Use high-quality Sichuan peppercorns in this recipe, and pick through them to remove any debris. We call for a mortar and pestle to grind the Sichuan peppercorns, but you can also use a spice grinder. You can use vegetable broth instead of chicken broth. Serve with extra lemon juice if you like a very punchy sauce.

Step 2

Bring 4 quarts water to boil in large pot.

Step 3

Heat dry medium saucepan over medium heat for 1 minute.
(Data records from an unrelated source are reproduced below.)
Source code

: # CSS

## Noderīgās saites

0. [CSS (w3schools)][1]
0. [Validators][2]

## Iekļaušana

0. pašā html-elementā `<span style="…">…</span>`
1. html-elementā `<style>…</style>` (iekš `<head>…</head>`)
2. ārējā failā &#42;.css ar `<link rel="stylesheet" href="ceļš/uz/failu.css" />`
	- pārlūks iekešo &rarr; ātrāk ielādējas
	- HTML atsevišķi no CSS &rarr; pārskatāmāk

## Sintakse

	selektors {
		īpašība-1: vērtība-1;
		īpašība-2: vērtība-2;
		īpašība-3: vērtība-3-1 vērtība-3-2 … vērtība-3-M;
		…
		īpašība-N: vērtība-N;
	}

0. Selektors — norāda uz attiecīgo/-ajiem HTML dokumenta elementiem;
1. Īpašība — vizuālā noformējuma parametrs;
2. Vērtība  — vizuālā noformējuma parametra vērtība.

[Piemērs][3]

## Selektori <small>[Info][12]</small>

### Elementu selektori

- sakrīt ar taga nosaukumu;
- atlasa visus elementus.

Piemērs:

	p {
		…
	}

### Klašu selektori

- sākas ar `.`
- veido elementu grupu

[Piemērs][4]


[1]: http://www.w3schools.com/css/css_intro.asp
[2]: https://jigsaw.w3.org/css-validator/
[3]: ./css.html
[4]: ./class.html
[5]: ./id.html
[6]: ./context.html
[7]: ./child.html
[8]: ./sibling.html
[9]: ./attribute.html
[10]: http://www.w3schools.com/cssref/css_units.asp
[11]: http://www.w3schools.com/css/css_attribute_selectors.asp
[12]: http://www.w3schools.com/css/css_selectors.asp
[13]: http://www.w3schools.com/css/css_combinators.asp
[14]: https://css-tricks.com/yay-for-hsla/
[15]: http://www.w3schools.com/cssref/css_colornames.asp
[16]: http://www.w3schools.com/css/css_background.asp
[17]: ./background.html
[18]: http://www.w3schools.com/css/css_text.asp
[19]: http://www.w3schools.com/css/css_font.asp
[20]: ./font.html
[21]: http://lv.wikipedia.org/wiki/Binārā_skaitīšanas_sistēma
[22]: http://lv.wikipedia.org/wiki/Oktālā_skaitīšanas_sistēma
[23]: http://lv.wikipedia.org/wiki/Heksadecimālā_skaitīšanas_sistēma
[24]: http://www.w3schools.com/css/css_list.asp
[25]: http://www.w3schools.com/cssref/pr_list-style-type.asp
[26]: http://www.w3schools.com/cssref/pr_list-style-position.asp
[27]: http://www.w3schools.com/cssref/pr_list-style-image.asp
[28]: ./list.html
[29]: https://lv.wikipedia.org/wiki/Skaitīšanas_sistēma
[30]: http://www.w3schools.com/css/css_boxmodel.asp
Add 4 teaspoons red Sichuan peppercorns and toast until fragrant, about 1 minute, stirring frequently.

Step 4

Transfer to mortar and pestle and let cool to room temperature, then grind until coarsely ground; set aside.

Step 5

Once water is boiling, add 1 pound spaghetti and 1 tablespoon table salt and cook, stirring often, until al dente.

Step 6

Reserve 1 cup cooking water , then drain pasta and return it to pot.

Step 7

Cook 3 tablespoons extra-virgin olive oil , 2 minced garlic cloves , and half of reserved ground Sichuan peppercorns over medium heat in now-empty saucepan until fragrant, about 1 minute.

Step 8

Stir in 1 cup chicken broth and bring to boil. Reduce heat to medium-low and simmer until reduced by half, 4 to 5 minutes.

Step 9

Whisk in 1 cup crème fraîche , 3 tablespoons white miso , 2 teaspoons grated lemon zest plus 2 tablespoons juice , and 1 teaspoon ground black pepper . Increase heat to medium-high and return to brief simmer. Season with salt and pepper to taste.

Step 10

Add sauce and ½ cup reserved cooking water to pasta and toss to combine. Adjust consistency with remaining reserved cooking water as needed.

Step 11

Stir in remaining ground Sichuan peppercorns, then season with salt and pepper to taste.

Step 12

Sprinkle with 2 tablespoons chopped fresh parsley and serve immediately with Parmesan, if using.